One fine morning, Author sees Saheb with a Steel Canister. Now, he is no more a rag picker. He works in a tea stall which helps him in earning 800/- and his meals. While doing this job he somewhere loses his carefree look. His plastic bag that was full of garbage is lighter than this canister. Saheb is no longer his own master!
I Want to Drive a Car.
Mukesh wants to become a motor mechanic.
When the author asks that does he know anything about cars? His dream looms like a mirage amidst the dust of streets that fill his town Firozabad, famous for its bangles. It is the center of India’s glass-blowing industry where families spent generations in only bangles making.
Mukesh’s family is among them. One day he takes the author to his home. Both of them walked down in stinking lanes choked with garbage, streets crowded with families of human and animals coexisting in a primeval state. Mukesh stopped in front of his house and take narrator inside his home. A frail young woman, who is cooking evening meal looks at the author and smiled. She is Mukesh’s brother’s wife. Mukesh’s father is an improvised bangle maker. Despite long years of hard work he only manages to transfer the art of making bangles to the next generation.
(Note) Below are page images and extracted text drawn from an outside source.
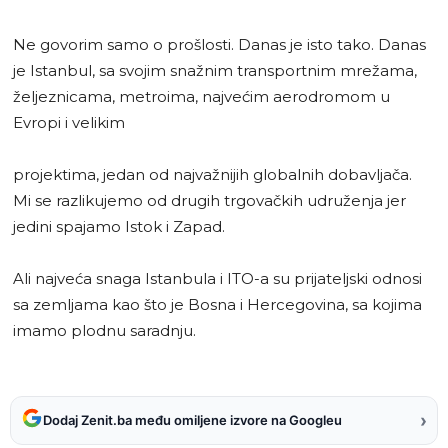
Ne govorim samo o prošlosti. Danas je isto tako. Danas
je Istanbul, sa svojim snažnim transportnim mrežama,
željeznicama, metroima, najvećim aerodromom u
Evropi i velikim
projektima, jedan od najvažnijih globalnih dobavljača.
Mi se razlikujemo od drugih trgovačkih udruženja jer
jedini spajamo Istok i Zapad.
Ali najveća snaga Istanbula i ITO-a su prijateljski odnosi
sa zemljama kao što je Bosna i Hercegovina, sa kojima
imamo plodnu saradnju.
›
Dodaj Zenit.ba među omiljene izvore na Googleu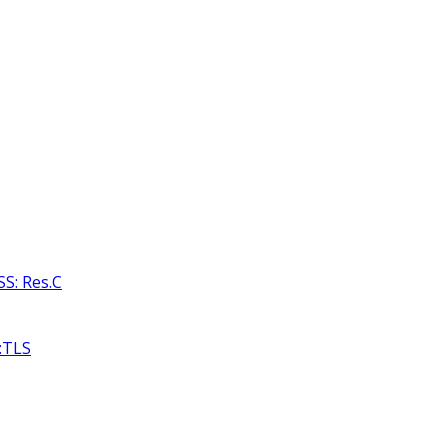
S: Res.C
:TLS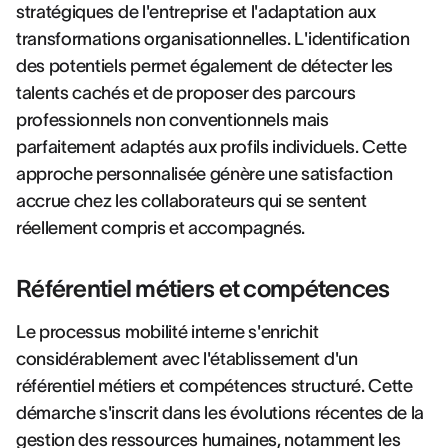
stratégiques de l'entreprise et l'adaptation aux
transformations organisationnelles. L'identification
des potentiels permet également de détecter les
talents cachés et de proposer des parcours
professionnels non conventionnels mais
parfaitement adaptés aux profils individuels. Cette
approche personnalisée génère une satisfaction
accrue chez les collaborateurs qui se sentent
réellement compris et accompagnés.
Référentiel métiers et compétences
Le processus mobilité interne s'enrichit
considérablement avec l'établissement d'un
référentiel métiers et compétences structuré. Cette
démarche s'inscrit dans les évolutions récentes de la
gestion des ressources humaines, notamment les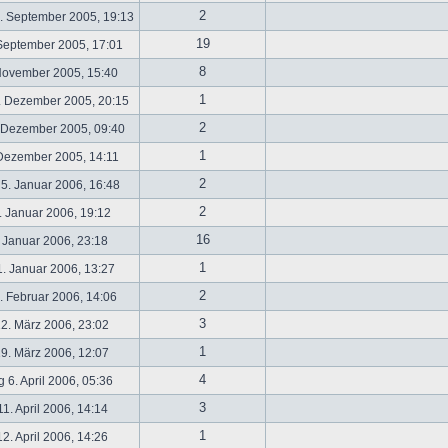
2
. September 2005, 19:13
19
September 2005, 17:01
8
November 2005, 15:40
1
. Dezember 2005, 20:15
2
 Dezember 2005, 09:40
1
 Dezember 2005, 14:11
2
5. Januar 2006, 16:48
2
 Januar 2006, 19:12
16
 Januar 2006, 23:18
1
. Januar 2006, 13:27
2
 Februar 2006, 14:06
3
2. März 2006, 23:02
1
9. März 2006, 12:07
4
 6. April 2006, 05:36
3
1. April 2006, 14:14
1
2. April 2006, 14:26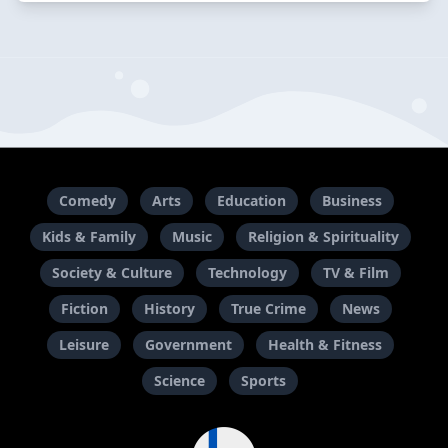
Comedy
Arts
Education
Business
Kids & Family
Music
Religion & Spirituality
Society & Culture
Technology
TV & Film
Fiction
History
True Crime
News
Leisure
Government
Health & Fitness
Science
Sports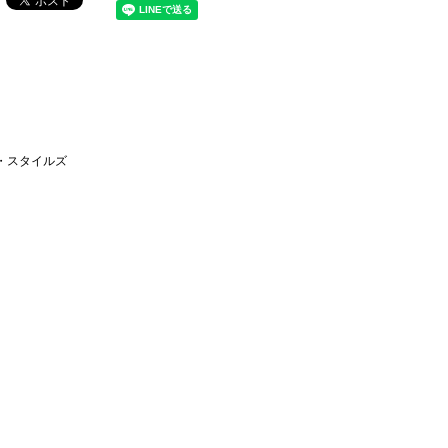
ア・スタイルズ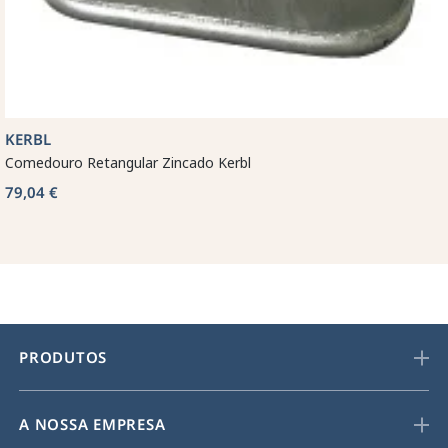
KERBL
Comedouro Retangular Zincado Kerbl
79,04 €
PRODUTOS
A NOSSA EMPRESA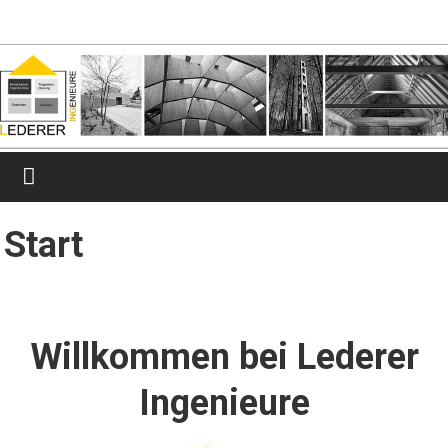
Zum
lederer-
Inhalt
springen
ingenieure.de
Ingenieurbüro
für
Tragwerksplanung
Start
Willkommen bei Lederer
Ingenieure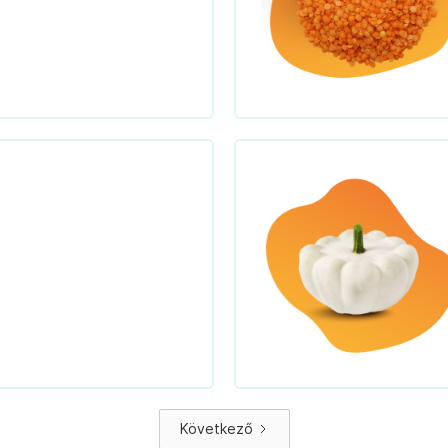
Következő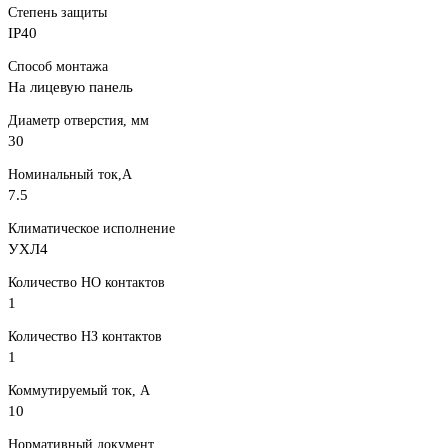
Степень защиты
IP40
Способ монтажа
На лицевую панель
Диаметр отверстия, мм
30
Номинальный ток,А
7.5
Климатическое исполнение
УХЛ4
Количество НО контактов
1
Количество НЗ контактов
1
Коммутируемый ток, А
10
Нормативный документ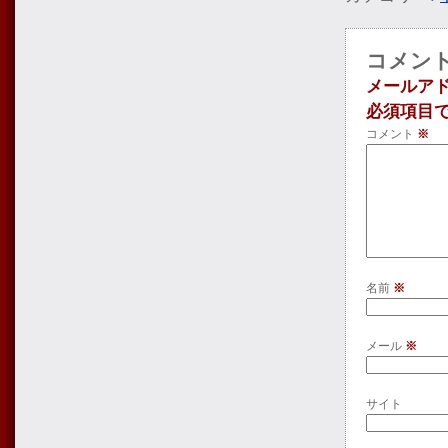
コメン
メールア
必須項目
コメント
※
名前
※
メール
※
サイト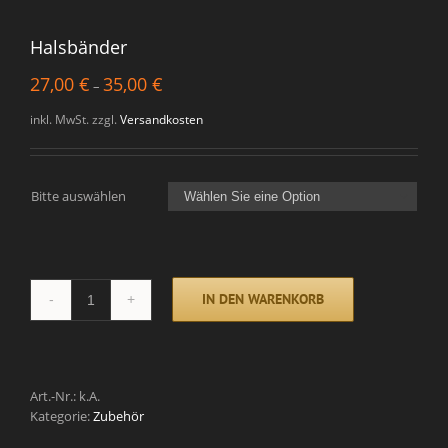
Halsbänder
27,00
€
35,00
€
–
inkl. MwSt.
zzgl.
Versandkosten
Bitte auswählen

IN DEN WARENKORB
Halsbänder
quantity
Art.-Nr.:
k.A.
Kategorie:
Zubehör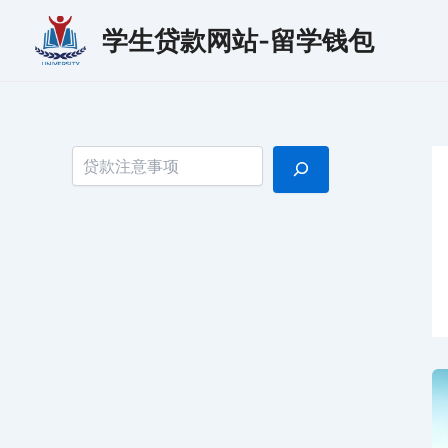
跳
学生贷款网站-留学钱包
至
内
容
搜索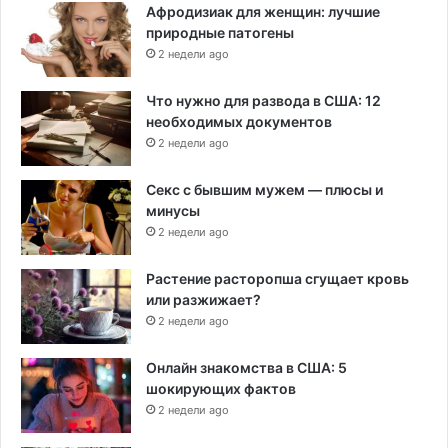
Афродизиак для женщин: лучшие
природные патогены
2 недели ago
Что нужно для развода в США: 12
необходимых документов
2 недели ago
Секс с бывшим мужем — плюсы и
минусы
2 недели ago
Растение расторопша сгущает кровь
или разжижает?
2 недели ago
Онлайн знакомства в США: 5
шокирующих фактов
2 недели ago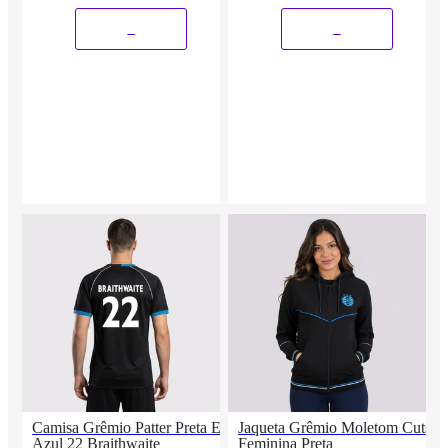
_
_
Camisa Grêmio Patter Preta E
Jaqueta Grêmio Moletom Cuts
Azul 22 Braithwaite
Feminina Preta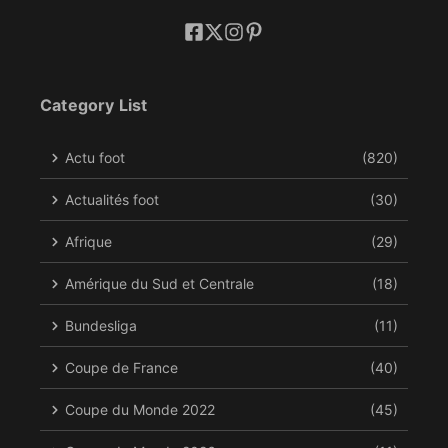
Category List
Actu foot
(820)
Actualités foot
(30)
Afrique
(29)
Amérique du Sud et Centrale
(18)
Bundesliga
(11)
Coupe de France
(40)
Coupe du Monde 2022
(45)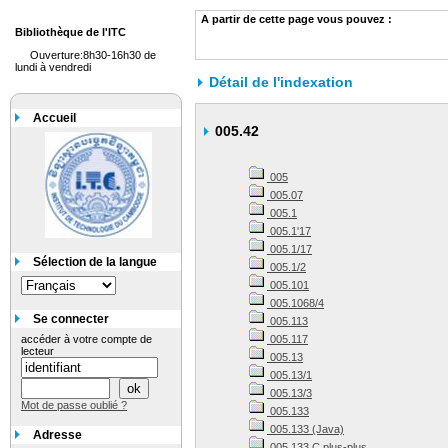
A partir de cette page vous pouvez :
Bibliothèque de l'ITC
Ouverture:8h30-16h30 de
lundi à vendredi
Détail de l'indexation
Accueil
005.42
005
005.07
005.1
005.1'17
005.1/17
Sélection de la langue
005.1/2
005.101
005.1068/4
Se connecter
005.113
accéder à votre compte de
005.117
lecteur
005.13
005.13/1
005.13/3
Mot de passe oublié ?
005.133
005.133 (Java)
Adresse
005.133 C plus-plus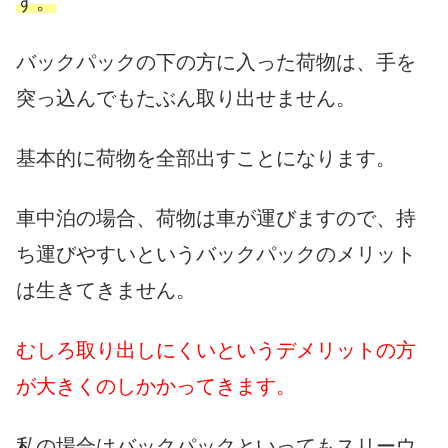
す。
バックパックの下の方に入った荷物は、手を
突っ込んでもたぶん取り出せません。
基本的に荷物を全部出すことになります。
車中泊の場合、荷物は車が運びますので、
持
ち運びやすいというバックパックのメリット
は生きてきません。
むしろ取り出しにくいというデメリットの方
が大きくのしかかってきます。
私の場合はバックパックといってもスリーウ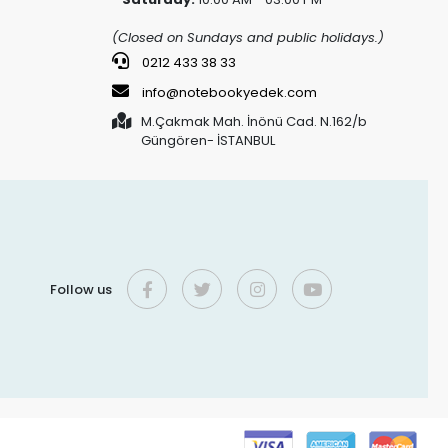
(Closed on Sundays and public holidays.)
0212 433 38 33
info@notebookyedek.com
M.Çakmak Mah. İnönü Cad. N.162/b
Güngören- İSTANBUL
Follow us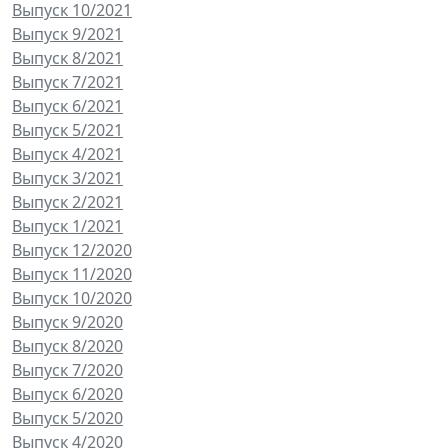
Выпуск 10/2021
Выпуск 9/2021
Выпуск 8/2021
Выпуск 7/2021
Выпуск 6/2021
Выпуск 5/2021
Выпуск 4/2021
Выпуск 3/2021
Выпуск 2/2021
Выпуск 1/2021
Выпуск 12/2020
Выпуск 11/2020
Выпуск 10/2020
Выпуск 9/2020
Выпуск 8/2020
Выпуск 7/2020
Выпуск 6/2020
Выпуск 5/2020
Выпуск 4/2020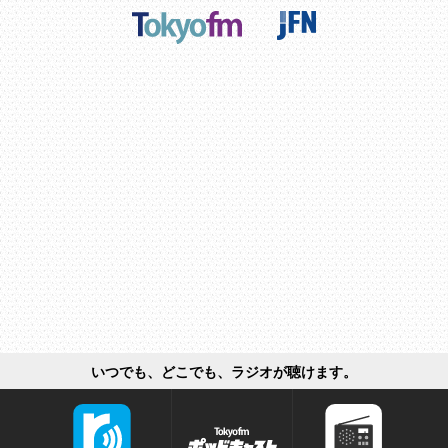
いつでも、どこでも、ラジオが聴けます。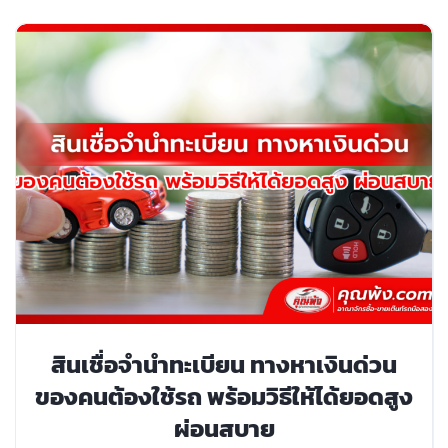
สินเชื่อจำนำทะเบียน ทางหาเงินด่วน
ของคนต้องใช้รถ พร้อมวิธีให้ได้ยอดสูง
ผ่อนสบาย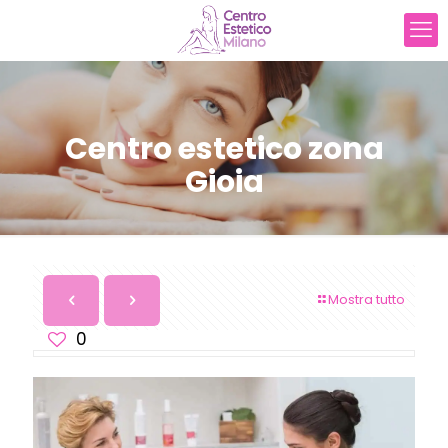
Centro estetico zona
Gioia
Mostra tutto
0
“It is his karam, his destiny” says Mukesh’s grandmother, who has watched her husband go blind with the dust from polishing the glass of bangles. Born in the caste of bangles makers, they have seen nothing but bangles everywhere.
Author sees a young girl named Savita, sitting alongside an elderly woman, soldering pieces of glass. Author thinks that whether this little girl knows the sanctity of bangles as bangles symbolizes an Indian women’s “Suhaag”. That elderly woman never enjoy even one full meal in her entire lifetime. Her husband, an old man says “I knew nothing except bangles. All I have done is make a house for the family to live in”.
After seeing their pathetic condition Author asks from a group of young people “Why you don’t create a cooperative. It will help you in improving their condition”. But these people kept so tight from the middlemen, police that they can’t even go out of it. Listening from these people, Author can see two distinct worlds- one of the world is caught in a web of poverty, burdened by the stigma of caste; on the other hand, there is a world full of Sahukars, Middleman, Policymakers, and the Politicians. Together they put all the baggage on the next generation.
Mukesh is very determined for his dream. He is ready to walk kilometers to learn the skills needed to become a motor-mechanic.
Important Word Meanings
- Encounter – come face to face
- Scrounging – to take things of others
- Glibly – very smooth, in a glib manner
- Roams – to wander
- Shuffle – to move the position
- Squatters – one who settles on public land illegally
- Intently – earnestly
- Canister – a small box of metal
- Dingy – a small boat
- Stinking – emitting an offensive smell
- Primeval – ancient
- Bang – to thrash
- Shack – rough hat
- Sizzling – Supittering sound
- Platters – a large flat dish
- Implies – to signify
- Mind-numbing – making mind numb
- Hurtling – moving in a particular direction
About the author
Anees Jung (1944- present) was born in Rourkela and spent her childhood and adolescence in Hyderabad. She received her education in Hyderabad & in the United States. Anees jung began her career as a writer in India. She is the author of several books including Unveiling India, Night of the New Moon, Seven Sisters & Breaking the Silence.